Si tu savais comment s’est écoulée ma soirée jusqu’à cette heure, tu te rirais peut-être de moi. Mais non, car je ne doute pas que tu ne sois digne d’être aimée ainsi. Pendant que tu penses à tout autre chose à cette soirée, je vais t’écrire, et certainement quelque bonheur que tu puisses trouver là, le mien sera plus grand que le tien.

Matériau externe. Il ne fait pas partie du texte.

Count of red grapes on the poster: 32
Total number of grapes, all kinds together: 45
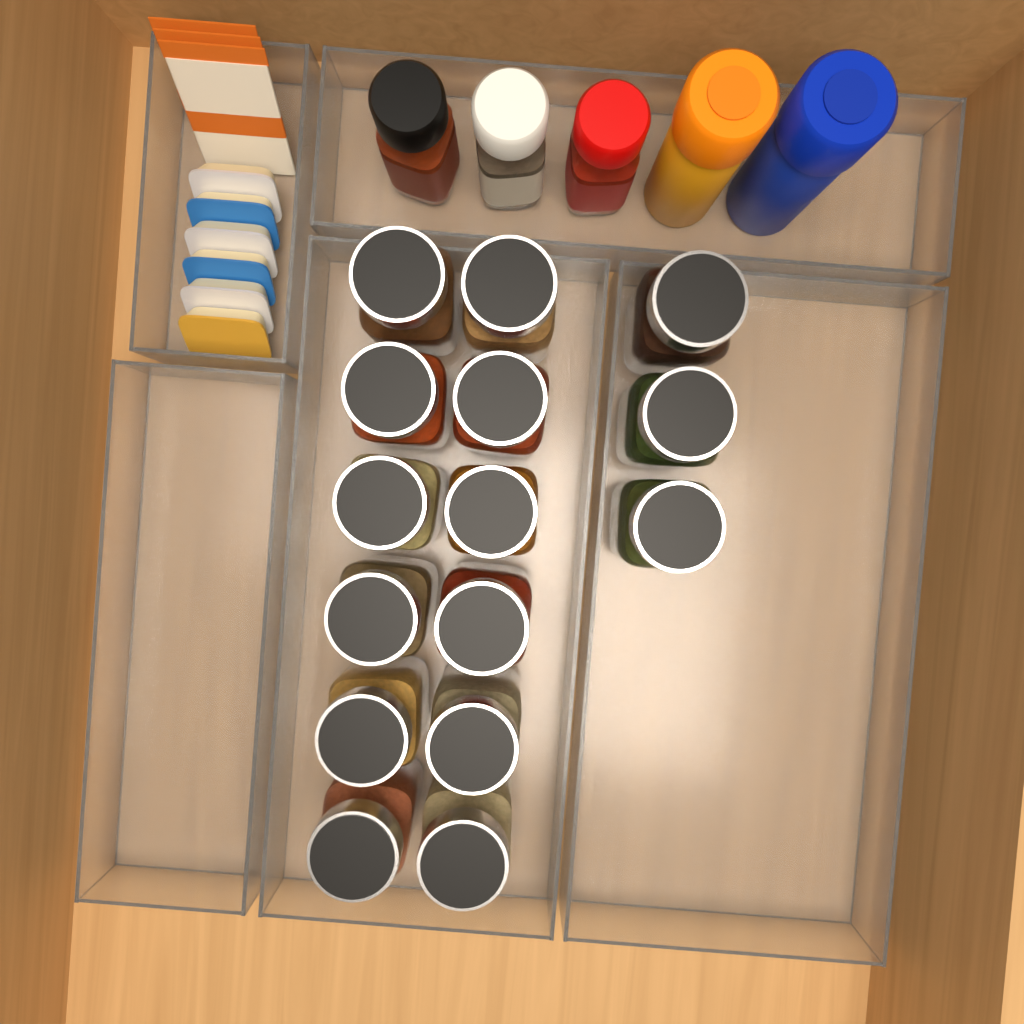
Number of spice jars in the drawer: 15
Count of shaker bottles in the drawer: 5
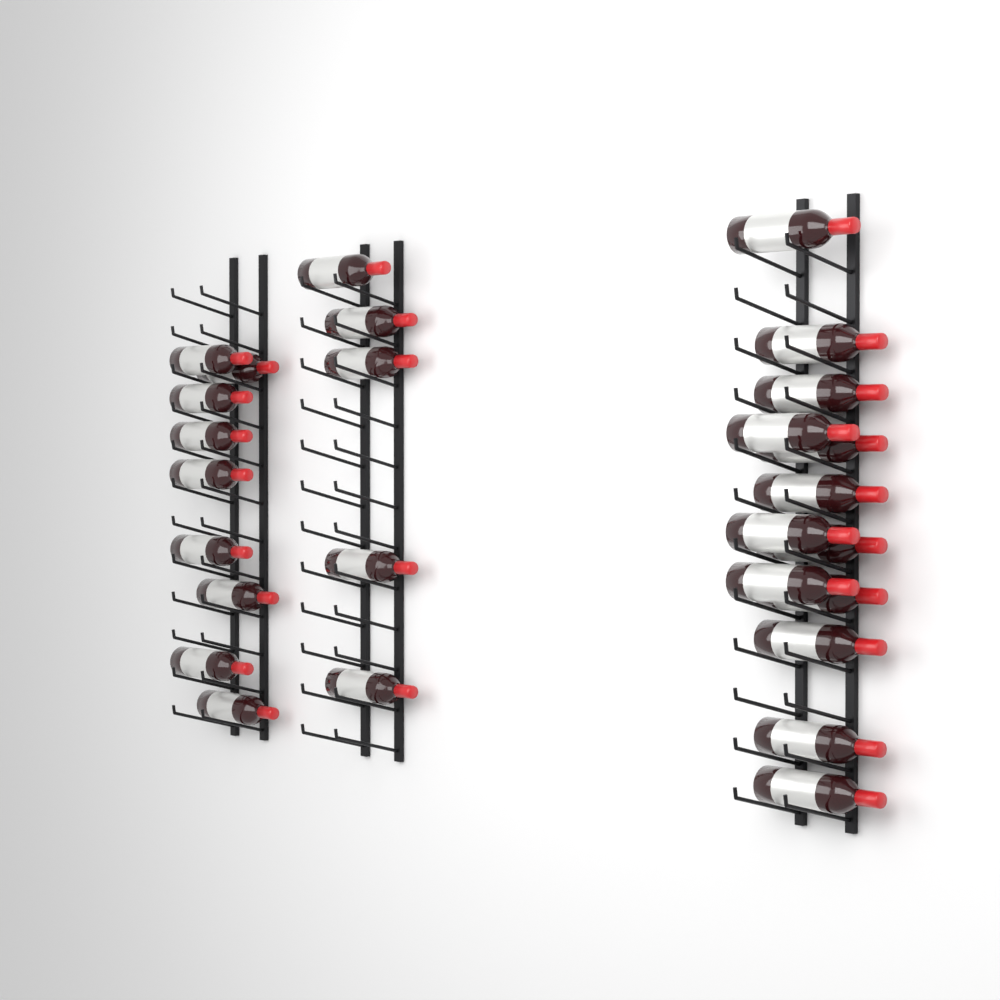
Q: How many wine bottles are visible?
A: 27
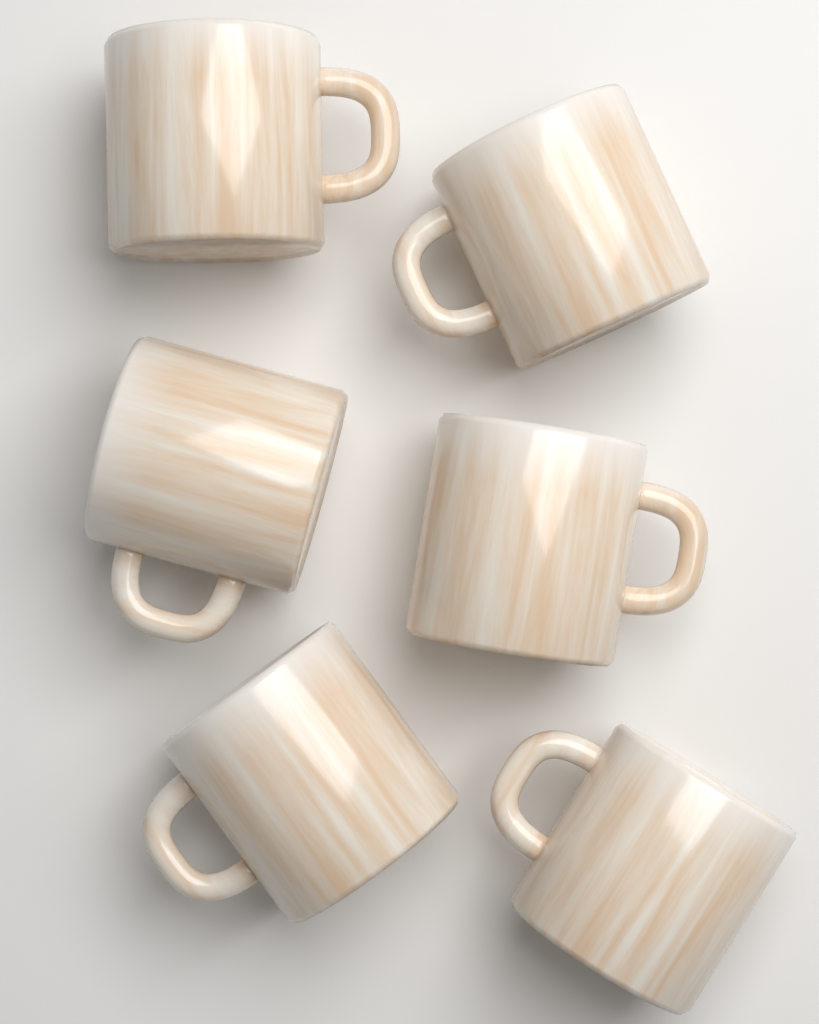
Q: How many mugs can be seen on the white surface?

Je ne te parle pas, Adèle, de cette soirée[1], tu y es allée, il suffit. Sois tranquille, chère amie. Jamais tu n’auras à craindre cette tyrannie dont tu parlais aujourd’hui, jamais, sous prétexte qu’il ne sera pas partagé par moi, je ne te priverai d’un amusement, je ne pourrai même avoir un instant cette pensée, car du jour où tu te seras créé des plaisirs hors de notre bonheur, tout sera fini pour moi, tu ne m’aimeras plus, et à cela qu’aurais-je à dire ? Pour moi, quand je m’abstiens d’un bal ou d’une fête où je ne te trouverais pas, je t’avoue que je n’y ai aucun mérite ; je fais précisément tout le contraire d’un sacrifice. Il me serait insupportable d’aller dans un lieu de joie où celle qui fait ma seule joie ne serait pas, où je n’éprouverais que l’ennui de ton absence ; alors en restant chez moi j’obéis à un égoïsme, qui est tout simplement la conséquence de mon amour pour toi. Aussi, je me garde bien de te parler de si peu de chose, cependant, Adèle, si tu connaissais cette partie extérieure et publique de ma vie dont tu ne peux avoir qu’une idée très imparfaite, peut-être trouverais-tu que je t’immole des jouissances. Mais comme je ne goûte qu’une jouissance au monde, toutes les autres, quelles qu’elles soient, ne sont rien pour moi. Une fois seulement et tout récemment j’ai accepté une invitation de bal et je t’ai dit pour quelles considérations. Néanmoins en l’acceptant, il était de mon devoir de t’en parler. Tu me fis une observation qui était fort juste, c’est que tu n’y serais pas. C’est précisément pour cela que je t’en parlais. Quoique tu n’aies pas toujours jusqu’ici pensé de même, tu daignas me dire qu’il te serait moralement impossible d’aller

  1. « ... Nous sommes invités à aller en soirée d’écarté chez Madame Carlier jeudi… Il m’est fâcheux de voir jouer et que tu n’y sois pas… Je serai malheureuse de ne pas t’avoir près de moi… J’ai fait des observations à maman pour n’y pas aller ; maman m’a répondu qu’elle ordonnait que j’y allasse, qu’elle ne me laisserait pas seule chez nous et qu’il fallait savoir s’ennuyer pour ses parents. » (Reçue le mardi 19 mars 1822.)